Mari kita renungkan fakta-fakta ini. Untuk percaya, Thomas menginginkan tanda yang luar biasa – menyentuh luka Yesus. Dan Yesus yang Bangkit menunjukkan luka-luka itu kepadanya, dengan cara yang biasa, datang di depan semua orang, dalam komunitas, bukan di luar. Seolah-olah dia berkata kepadanya: jika kamu ingin bertemu denganKu, jangan jauh-jauh, tetaplah berada dalam komunitas, dengan yang lain. Jangan pergi… berdoalah bersama mereka… pecahkan roti bersama mereka. Dan Dia mengatakan ini kepada kita juga. Di situlah kamu akan menemukan Aku; di situlah Aku akan menunjukkan tanda-tanda luka yang membekas di tubuhku: tanda-tanda Cinta yang mengalahkan kebencian, tanda-tanda Pengampunan yang melucuti balas dendam, tanda-tanda Kehidupan yang mengalahkan kematian. Di sana, dalam komunitas, kamu akan menemukan wajahKu, saat engkau berbagi saat-saat keraguan dan ketakutan dengan saudara dan saudarimu, semakin melekat erat pada mereka. Tanpa komunitas, sulit menemukan Yesus.

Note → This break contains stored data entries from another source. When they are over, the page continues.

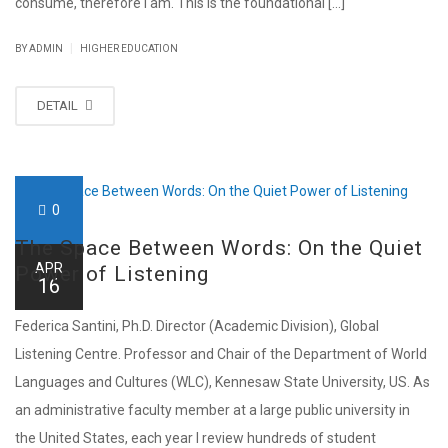
consume, therefore I am. This is the foundational [...]
|
BY ADMIN
HIGHER EDUCATION
DETAIL
0
The Space Between Words: On the Quiet
APR
Power of Listening
16
Federica Santini, Ph.D. Director (Academic Division), Global
Listening Centre. Professor and Chair of the Department of World
Languages and Cultures (WLC), Kennesaw State University, US. As
an administrative faculty member at a large public university in
the United States, each year I review hundreds of student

Saudara dan saudari terkasih, undangan yang diberikan kepada Thomas berlaku juga bagi kita. Kemana kita akan mencari Yesus yang Bangkit? Dalam suatu peristiwa khusus, dalam suatu manifestasi keagamaan yang spektakuler atau menakjubkan, semata-mata pada tingkat emosional atau sensasional? Atau lebih tepatnya dalam komunitas, dalam Gereja, menerima tantangan untuk tetap berada di sana, meski komunitas itu tidak sempurna. Terlepas dari segala keterbatasan dan kegagalannya, yang merupakan keterbatasan dan kegagalan kita, Gereja Induk kita adalah Tubuh Kristus. Dan di sanalah, di dalam Tubuh Kristus, sekarang dan selama-lamanya, ditemukan tanda-tanda kasih-Nya yang terbesar. Mari kita bertanya pada diri sendiri, bagaimanapun, apakah atas nama cinta ini, atas nama luka-luka Yesus, kita bersedia membuka tangan kita bagi mereka yang terluka oleh kehidupan, tidak mengecualikan siapa pun dari belas kasihan Tuhan, tetapi menyambut semua orang – masing-masing orang seperti saudara laki-laki, seperti saudara perempuan, seperti Tuhan menyambut semua orang. Tuhan menyambut setiap orang.
Semoga Maria, Bunda Kerahiman, membantu kita mencintai Gereja dan menjadikannya rumah yang ramah bagi semua orang.